Brief 1:
Answer these questions about the text on copying ancient manuscripts below:
(a) According to the text, when would the changes made to copies stand out?
(b) In the example of overlapping distribution, which country does the scholar with access to both versions live in?
(c) What do scholars often construct for their manuscripts?
Brief 2: Pick up the text on copying ancient manuscripts below and continue it from its last sentence.

Page excerpt:
My assumption is that although many scholars would put a high priority on maintaining the original intent, there are also a bunch of people who would benefit from tweaking wording to suit their own agenda.

It wouldn’t necessarily be detectable immediately, but once you got copies from a variety of places together, the changes would stand out. Yes, each place is likely to have changes from the original, but they’re probably all going to be different changes.

I think because Wide distribution would tend to indicate the possibility for Overlapping distribution. If one version is available in Spain, and another in Germany, there might be a scholar somewhere in France with access to both. . .

And that is what modern scholars do when they prepare a scholarly edition of some ancient work. They check as many different manuscripts as possible against one another. They try to find the earliest ones, but the earliest ones are not always the most accurate. In the case of most ancient works, the earliest manuscript copies that survive are still many generations, even many centuries, later than the original, and already contain all sorts of corruptions. Scholars often construct elaborate family trees for their manuscripts to try and figure out at what stage a change was introduced (and which of two or more variants is more likely to be the original version. Some texts may, at some point in their history, have survived as only as single manuscript, but one that is already several generations of copying (and thus introducing of errors) removed from the original.

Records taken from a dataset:
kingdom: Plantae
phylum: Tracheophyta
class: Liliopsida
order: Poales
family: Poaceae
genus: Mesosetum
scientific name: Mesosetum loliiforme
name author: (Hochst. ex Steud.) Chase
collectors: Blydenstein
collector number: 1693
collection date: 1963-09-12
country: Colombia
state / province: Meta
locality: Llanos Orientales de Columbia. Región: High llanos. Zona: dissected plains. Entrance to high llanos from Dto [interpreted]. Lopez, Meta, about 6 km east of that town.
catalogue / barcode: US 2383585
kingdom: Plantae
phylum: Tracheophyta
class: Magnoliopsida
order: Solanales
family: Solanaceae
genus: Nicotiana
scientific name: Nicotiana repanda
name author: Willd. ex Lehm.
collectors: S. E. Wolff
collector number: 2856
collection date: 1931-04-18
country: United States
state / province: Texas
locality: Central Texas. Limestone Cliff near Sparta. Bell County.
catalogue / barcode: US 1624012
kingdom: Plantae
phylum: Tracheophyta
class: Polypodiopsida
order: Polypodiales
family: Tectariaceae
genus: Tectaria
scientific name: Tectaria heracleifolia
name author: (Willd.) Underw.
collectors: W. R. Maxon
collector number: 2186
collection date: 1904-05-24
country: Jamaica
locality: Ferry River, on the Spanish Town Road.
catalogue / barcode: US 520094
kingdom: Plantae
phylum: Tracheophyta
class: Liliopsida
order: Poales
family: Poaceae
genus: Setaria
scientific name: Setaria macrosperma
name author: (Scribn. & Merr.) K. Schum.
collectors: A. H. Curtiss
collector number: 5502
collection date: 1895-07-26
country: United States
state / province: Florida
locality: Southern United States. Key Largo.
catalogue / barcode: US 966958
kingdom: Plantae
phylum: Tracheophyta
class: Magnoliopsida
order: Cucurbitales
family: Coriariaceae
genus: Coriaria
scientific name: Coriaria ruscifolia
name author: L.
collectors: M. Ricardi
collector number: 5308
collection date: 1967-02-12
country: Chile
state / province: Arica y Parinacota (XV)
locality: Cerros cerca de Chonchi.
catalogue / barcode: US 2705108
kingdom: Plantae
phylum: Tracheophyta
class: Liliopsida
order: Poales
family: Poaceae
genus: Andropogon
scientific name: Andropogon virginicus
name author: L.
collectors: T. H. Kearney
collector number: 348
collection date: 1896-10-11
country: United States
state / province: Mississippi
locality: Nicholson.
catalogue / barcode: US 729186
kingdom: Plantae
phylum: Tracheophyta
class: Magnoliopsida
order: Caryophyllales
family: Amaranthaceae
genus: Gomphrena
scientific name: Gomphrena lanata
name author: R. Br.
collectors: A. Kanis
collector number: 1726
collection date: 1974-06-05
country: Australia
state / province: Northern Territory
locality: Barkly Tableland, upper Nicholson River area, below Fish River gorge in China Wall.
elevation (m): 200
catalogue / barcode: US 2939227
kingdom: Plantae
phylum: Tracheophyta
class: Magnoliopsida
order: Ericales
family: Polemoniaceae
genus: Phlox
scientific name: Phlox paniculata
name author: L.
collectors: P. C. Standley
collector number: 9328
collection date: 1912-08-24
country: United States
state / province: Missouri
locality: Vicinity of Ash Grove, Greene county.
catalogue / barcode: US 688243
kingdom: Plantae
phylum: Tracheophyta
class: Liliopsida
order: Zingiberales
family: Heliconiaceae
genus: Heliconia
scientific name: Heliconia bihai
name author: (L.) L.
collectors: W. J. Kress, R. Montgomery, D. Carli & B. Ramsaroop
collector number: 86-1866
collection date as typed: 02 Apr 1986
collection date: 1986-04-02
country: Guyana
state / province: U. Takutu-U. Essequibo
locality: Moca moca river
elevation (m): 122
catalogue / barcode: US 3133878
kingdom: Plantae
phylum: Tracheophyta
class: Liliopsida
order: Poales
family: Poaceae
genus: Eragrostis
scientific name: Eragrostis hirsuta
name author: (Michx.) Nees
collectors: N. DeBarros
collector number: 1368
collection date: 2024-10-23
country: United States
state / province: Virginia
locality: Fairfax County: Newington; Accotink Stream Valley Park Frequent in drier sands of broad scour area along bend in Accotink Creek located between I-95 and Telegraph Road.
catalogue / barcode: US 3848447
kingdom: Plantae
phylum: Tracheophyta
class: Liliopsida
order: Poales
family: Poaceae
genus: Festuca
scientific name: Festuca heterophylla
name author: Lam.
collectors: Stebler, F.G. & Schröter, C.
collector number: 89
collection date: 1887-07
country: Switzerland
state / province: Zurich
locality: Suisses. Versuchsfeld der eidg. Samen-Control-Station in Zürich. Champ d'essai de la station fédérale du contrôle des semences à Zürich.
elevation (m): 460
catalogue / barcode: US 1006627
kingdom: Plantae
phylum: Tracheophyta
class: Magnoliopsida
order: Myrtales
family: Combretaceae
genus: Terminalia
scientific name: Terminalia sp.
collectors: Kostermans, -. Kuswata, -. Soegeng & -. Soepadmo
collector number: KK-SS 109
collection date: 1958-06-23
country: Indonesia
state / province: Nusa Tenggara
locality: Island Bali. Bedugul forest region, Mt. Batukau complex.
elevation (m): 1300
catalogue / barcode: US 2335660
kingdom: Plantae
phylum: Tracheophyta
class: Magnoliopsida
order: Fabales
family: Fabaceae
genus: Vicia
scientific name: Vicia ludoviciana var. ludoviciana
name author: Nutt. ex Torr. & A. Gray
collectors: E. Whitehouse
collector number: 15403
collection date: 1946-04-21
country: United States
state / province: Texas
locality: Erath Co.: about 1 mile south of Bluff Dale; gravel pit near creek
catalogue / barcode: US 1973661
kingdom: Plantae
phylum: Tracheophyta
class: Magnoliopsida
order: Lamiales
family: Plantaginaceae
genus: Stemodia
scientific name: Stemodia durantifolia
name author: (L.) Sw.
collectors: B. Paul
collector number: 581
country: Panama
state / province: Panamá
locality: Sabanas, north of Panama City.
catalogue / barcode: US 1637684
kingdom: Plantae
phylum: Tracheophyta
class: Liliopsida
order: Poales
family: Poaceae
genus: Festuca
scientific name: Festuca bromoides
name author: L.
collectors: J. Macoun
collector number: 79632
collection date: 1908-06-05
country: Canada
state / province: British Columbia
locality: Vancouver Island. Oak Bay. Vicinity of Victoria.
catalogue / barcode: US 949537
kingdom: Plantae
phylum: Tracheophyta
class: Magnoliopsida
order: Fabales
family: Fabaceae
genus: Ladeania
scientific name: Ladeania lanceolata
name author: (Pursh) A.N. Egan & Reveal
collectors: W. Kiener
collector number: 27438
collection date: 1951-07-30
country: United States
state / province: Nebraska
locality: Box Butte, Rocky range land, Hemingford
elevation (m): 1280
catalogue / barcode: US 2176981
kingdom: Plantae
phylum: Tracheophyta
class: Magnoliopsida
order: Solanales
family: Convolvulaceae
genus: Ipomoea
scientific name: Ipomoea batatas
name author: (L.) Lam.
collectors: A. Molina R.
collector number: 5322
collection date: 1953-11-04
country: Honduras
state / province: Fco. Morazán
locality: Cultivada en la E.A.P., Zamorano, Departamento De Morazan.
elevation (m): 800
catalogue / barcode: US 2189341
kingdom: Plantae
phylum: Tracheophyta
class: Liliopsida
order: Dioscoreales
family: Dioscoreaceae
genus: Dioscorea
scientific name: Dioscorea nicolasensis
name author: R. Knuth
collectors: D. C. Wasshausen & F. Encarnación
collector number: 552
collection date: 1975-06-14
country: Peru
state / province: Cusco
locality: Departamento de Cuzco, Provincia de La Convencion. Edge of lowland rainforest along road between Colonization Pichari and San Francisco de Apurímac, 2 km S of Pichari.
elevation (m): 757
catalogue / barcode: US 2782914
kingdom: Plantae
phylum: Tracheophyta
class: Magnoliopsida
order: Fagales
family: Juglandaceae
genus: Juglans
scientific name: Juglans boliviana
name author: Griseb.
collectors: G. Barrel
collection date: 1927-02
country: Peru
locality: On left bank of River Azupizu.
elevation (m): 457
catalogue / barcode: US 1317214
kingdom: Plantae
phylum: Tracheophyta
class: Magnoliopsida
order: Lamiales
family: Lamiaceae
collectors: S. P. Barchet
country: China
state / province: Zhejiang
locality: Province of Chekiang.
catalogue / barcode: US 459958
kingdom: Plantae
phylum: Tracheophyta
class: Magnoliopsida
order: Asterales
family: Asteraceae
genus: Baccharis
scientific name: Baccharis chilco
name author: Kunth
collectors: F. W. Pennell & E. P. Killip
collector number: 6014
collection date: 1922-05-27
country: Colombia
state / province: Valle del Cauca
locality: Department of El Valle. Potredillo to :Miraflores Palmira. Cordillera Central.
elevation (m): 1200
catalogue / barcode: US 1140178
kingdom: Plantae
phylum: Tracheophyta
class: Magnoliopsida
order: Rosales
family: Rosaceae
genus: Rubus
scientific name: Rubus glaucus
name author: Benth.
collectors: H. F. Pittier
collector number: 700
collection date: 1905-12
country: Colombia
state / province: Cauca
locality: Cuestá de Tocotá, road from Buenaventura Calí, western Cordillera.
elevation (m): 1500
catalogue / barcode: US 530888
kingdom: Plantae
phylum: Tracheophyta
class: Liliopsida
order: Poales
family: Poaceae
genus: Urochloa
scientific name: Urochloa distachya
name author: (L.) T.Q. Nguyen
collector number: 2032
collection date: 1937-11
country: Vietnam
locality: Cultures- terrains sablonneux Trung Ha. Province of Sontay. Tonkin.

Task answer 1:
(a) Once copies from a variety of places were brought together.
(b) France.
(c) Elaborate family trees.

Task answer 2:
Printing made a big difference, because it meant that there was, for the first time, really widespread distribution of many texts, and you could be sure that all copies of the same edition were actually the same as one another (even though errors were likely to be introduced in typesetting just as in hand copying). Also, if there are thousands of printed copies of a text, as opposed to one or a handful of manuscripts, the chances that a printed copy from that time will actually survive to the present day is much better.

Before printing, though, really no books, not even the Bible, were all that widely distributed. A dark ages monastery might have counted itself lucky if it possessed just copies of the four gospels and the psalms. Not many people, even among literate churchmen, would have had the chance even to read, say, the Book of Amos, or the Book of Judges, or even Genesis or the Acts of the Apostles, much less copy them. By the later middle ages, more copies of all books of the Bible were about, but, remember, all those had had to be copied from the very few copies (or copies of those copies, perhaps through several generations of copying) that survived the dark ages (approx. 500-1000 AD) and late Roman Empire.

(Things may have been different for the Qur’an, but I rather doubt it).

The Qur’an does have two things going for it, over the Bible: First, it was canonized much earlier than the Bible was. We were centuries after the writing of most of the New Testament before it was even completely decided which books were scripture and which weren’t, but when the Qur’an was canonized, there were still contemporaries of Mohammad still around. Second, since the Qur’an was written later, it had a shorter time to wait before the invention of the printing press.

I am not sure what canonization has to do with the reliability of the copying process. Canonized or not, you are still dependent on hand-copied manuscripts (and, in the case of Biblical manuscripts, ones that the copyist probably regarded as sacred, whether or not it eventually made it into the canonical list of Biblical books).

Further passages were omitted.